Each record below should be reproduced as it is written, with pictures left out entirely.
Content starts
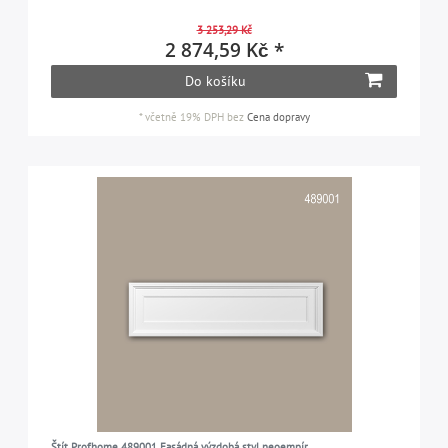
3 253,29 Kč
2 874,59 Kč *
Do košíku
*
včetně 19% DPH
bez
Cena dopravy
Štít Profhome 489001 Fasádná výzdobá styl neoempír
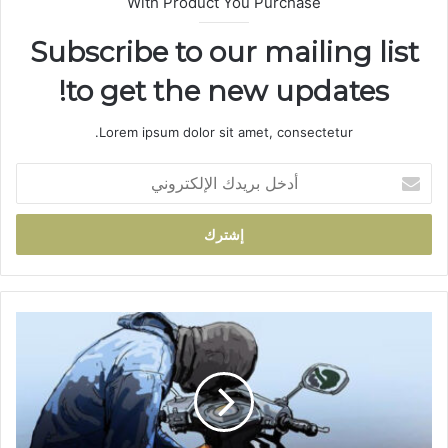
With Product You Purchase
Subscribe to our mailing list
to get the new updates!
Lorem ipsum dolor sit amet, consectetur.
أ
د
خ
ل
ب
ر
ي
د
إ
ك
ي
ا
ق
ل
ا
إ
ف
ل
ث
ك
ل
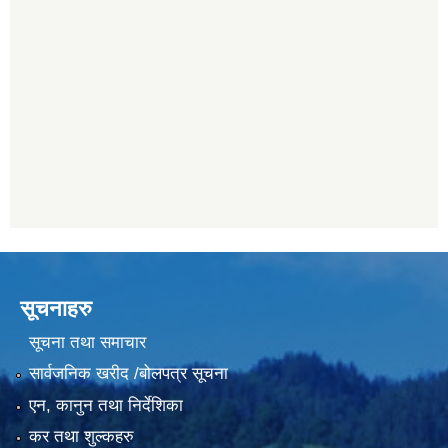
सूचनाहरु
सूचना तथा समाचार
सार्वजनिक खरीद /बोलपत्र सूचना
एन, कानुन तथा निर्देशिका
कर तथा शुल्कहरु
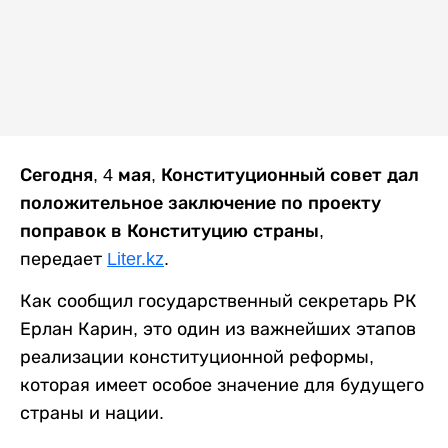
Сегодня, 4 мая, Конституционный совет дал
положительное заключение по проекту
поправок в Конституцию страны
,
передает
Liter.kz
.
Как сообщил государственный секретарь РК
Ерлан Карин, это один из важнейших этапов
реализации конституционной реформы,
которая имеет особое значение для будущего
страны и нации.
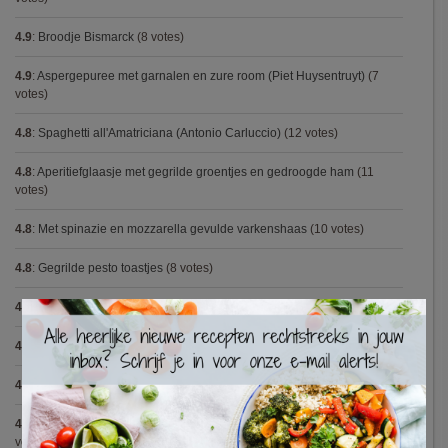
4.9
:
Broodje Bismarck
(8 votes)
4.9
:
Aspergepuree met garnalen en zure room (Piet Huysentruyt)
(7
votes)
4.8
:
Spaghetti all'Amatriciana (Antonio Carluccio)
(12 votes)
4.8
:
Aperitiefglaasje met gegrilde groentjes en gedroogde ham
(11
votes)
4.8
:
Met spinazie en mozzarella gevulde varkenshaas
(10 votes)
4.8
:
Gegrilde pesto toastjes
(8 votes)
4.8
:
Seafood chowder
(6 votes)
×
4.8
:
Zalmfilet op een bedje van asperges
(5 votes)
4.8
:
Blackwellsaus
(5 votes)
4.7
:
Varkenshaasje met jagersaus en kroketten (Jeroen Meus)
(15
votes)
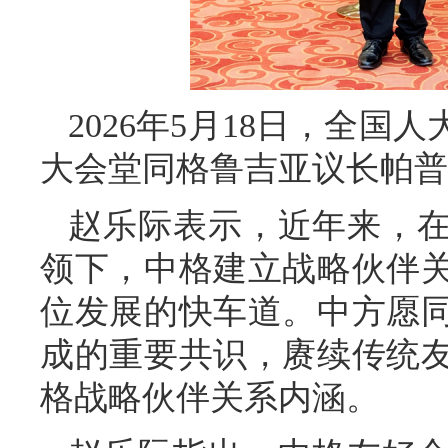
2026年5月18日，全
大会堂同格鲁吉亚议长帕普
赵乐际表示，近年来，
领下，中格建立战略伙伴
位发展的快车道。中方愿
成的重要共识，赓续传统
格战略伙伴关系内涵。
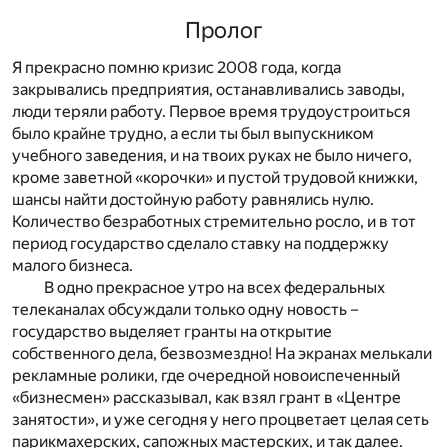
Пролог
Я прекрасно помню кризис 2008 года, когда
закрывались предприятия, останавливались заводы,
люди теряли работу. Первое время трудоустроиться
было крайне трудно, а если ты был выпускником
учебного заведения, и на твоих руках не было ничего,
кроме заветной «корочки» и пустой трудовой книжки,
шансы найти достойную работу равнялись нулю.
Количество безработных стремительно росло, и в тот
период государство сделало ставку на поддержку
малого бизнеса.
В одно прекрасное утро на всех федеральных
телеканалах обсуждали только одну новость –
государство выделяет гранты на открытие
собственного дела, безвозмездно! На экранах мелькали
рекламные ролики, где очередной новоиспеченный
«бизнесмен» рассказывал, как взял грант в «Центре
занятости», и уже сегодня у него процветает целая сеть
парикмахерских, сапожных мастерских, и так далее.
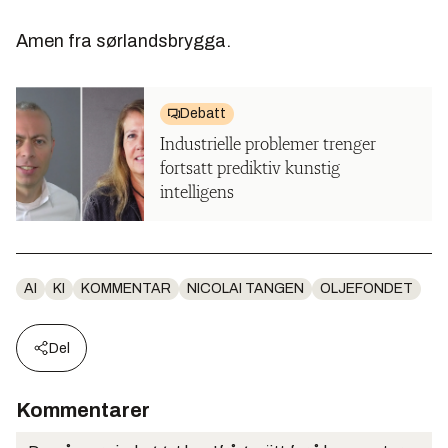
Amen fra sørlandsbrygga.
Debatt
Industrielle problemer trenger
fortsatt prediktiv kunstig
intelligens
AI
KI
KOMMENTAR
NICOLAI TANGEN
OLJEFONDET
Del
Kommentarer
Content ends
## OUTPUT
3 253,29 Kč
2 874,59 Kč *
Do košíku
*
včetně 19% DPH
bez
Cena dopravy
Štít Profhome 489001 Fasádná výzdobá styl neoempír
With Product You Purchase
Subscribe to our mailing list
to get the new updates!
Lorem ipsum dolor sit amet, consectetur.
أ
د
خ
ل
ب
ر
ي
د
إ
ك
ي
ا
ق
ل
ا
إ
ف
ل
ث
ك
ل
सूचनाहरु
सूचना तथा समाचार
सार्वजनिक खरीद /बोलपत्र सूचना
एन, कानुन तथा निर्देशिका
कर तथा शुल्कहरु
Сегодня, 4 мая, Конституционный совет дал
положительное заключение по проекту
поправок в Конституцию страны
,
передает
Liter.kz
.
Как сообщил государственный секретарь РК
Ерлан Карин, это один из важнейших этапов
реализации конституционной реформы,
которая имеет особое значение для будущего
страны и нации.
4.9
:
Broodje Bismarck
(8 votes)
4.9
:
Aspergepuree met garnalen en zure room (Piet Huysentruyt)
(7
votes)
4.8
:
Spaghetti all'Amatriciana (Antonio Carluccio)
(12 votes)
4.8
:
Aperitiefglaasje met gegrilde groentjes en gedroogde ham
(11
votes)
4.8
:
Met spinazie en mozzarella gevulde varkenshaas
(10 votes)
4.8
:
Gegrilde pesto toastjes
(8 votes)
4.8
:
Seafood chowder
(6 votes)
×
4.8
:
Zalmfilet op een bedje van asperges
(5 votes)
4.8
:
Blackwellsaus
(5 votes)
4.7
:
Varkenshaasje met jagersaus en kroketten (Jeroen Meus)
(15
votes)
2026年5月18日，全
大会堂同格鲁吉亚议长帕普
赵乐际表示，近年来，
领下，中格建立战略伙伴
位发展的快车道。中方愿
成的重要共识，赓续传统
格战略伙伴关系内涵。
Пролог
Я прекрасно помню кризис 2008 года, когда
закрывались предприятия, останавливались заводы,
люди теряли работу. Первое время трудоустроиться
было крайне трудно, а если ты был выпускником
учебного заведения, и на твоих руках не было ничего,
кроме заветной «корочки» и пустой трудовой книжки,
шансы найти достойную работу равнялись нулю.
Количество безработных стремительно росло, и в тот
период государство сделало ставку на поддержку
малого бизнеса.
В одно прекрасное утро на всех федеральных
телеканалах обсуждали только одну новость –
государство выделяет гранты на открытие
собственного дела, безвозмездно! На экранах мелькали
рекламные ролики, где очередной новоиспеченный
«бизнесмен» рассказывал, как взял грант в «Центре
занятости», и уже сегодня у него процветает целая сеть
парикмахерских, сапожных мастерских, и так далее.
Amen fra sørlandsbrygga.
Debatt
Industrielle problemer trenger
fortsatt prediktiv kunstig
intelligens
AI
KI
KOMMENTAR
NICOLAI TANGEN
OLJEFONDET
Del
Kommentarer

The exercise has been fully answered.